Blagojevich's Poetry Obsession Explained

A football game in 1980 first turned the embattled governor on to Kipling.

Jan. 26, 2009 — -- It wasn't in the library but rather while watching football as a teenager that embattled Illinois Gov. Rod Blagojevich first heard the Rudyard Kipling poem he has publicly quoted ever since he was arrested last month and accused of attempting to sell the Senate seat vacated by President Obama.

Blagojevich concluded his first press conference Dec. 19, 10 days after he was indicted, by reciting the first verse of Kipling's "If," which is about perseverance in the face of opposition, to emphasize his point that he is being unfairly prosecuted.

In several interviews and press conferences since then, he has regularly repeated lines from the 1910 poem, as well as the final verse of "Ulysses" by Alfred Lord Tennyson.

The frequent poetry references stand in stark contrast to the profane language federal investigators recorded him using on the wiretap that led to his arrest, and has left observers to wonder why he frequently quotes the poem in the media.

"That poem to me really exemplifies the ups and downs and struggles of life, and the need to have perseverance and stick to things and come back, that really make you a person of character," Blagojevich told

"You guys can mock the poetry, but they're words I've known for a long time and believe in," he said.

The governor said he first heard the poem recited during a football game sometime around 1980.

"I've known that poem since I was 15 years old," Blagojevich said. "I learned that -- I wish I could tell you I was in a library reading it, but I was watching the NFL in probably 1980, roughly," he said.

An announcer "who had this great voice" recited the poem over film of running backs during a halftime feature, and a young Blagojevich heard "this voice reciting this motivating, inspiring poem, and I said I want to get that poem.

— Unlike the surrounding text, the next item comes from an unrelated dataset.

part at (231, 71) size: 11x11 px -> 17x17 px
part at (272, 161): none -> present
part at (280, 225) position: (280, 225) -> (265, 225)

So the next day I went to school and got a copy of it and memorized it."

Blagojevich Recites Kipling Repeatedly

In December, Blagojevich recited the poem's first verse at a press conference:

If you can keep your head when all about you

Are losing theirs and blaming it on you,

If you can trust yourself when all men doubt you,

But make allowance for their doubting too;

If you can wait and not be tired by waiting,

Or being lied about, don't deal in lies,

Or being hated, don't give way to hating,

And yet don't look too good, nor talk too wise

The governor again recited a line from "If" on "Good Morning America" this morning.

At a Jan. 9 press conference, Blagojevich opted instead to quote the last lines of Tennyson's "Ulysses," which reads:

We are not now that strength which in old days

Moved earth and heaven, that which we are, we are,

One equal temper of heroic hearts,

Made weak by time and fate, but strong in will

To strive, to seek, to find, and not to yield.

That Blagojevich learned the poem from watching football on television jibes with much of what is known about the governor, who was an athlete when he was younger. A high school basketball player and Elvis Presley fan, Blagojevich trained to become a Golden Gloves boxer for a time as a teenager.

Blagojevich's impeachment trial began today, but the governor was not present. He refused to participate because he said the rules are unfair.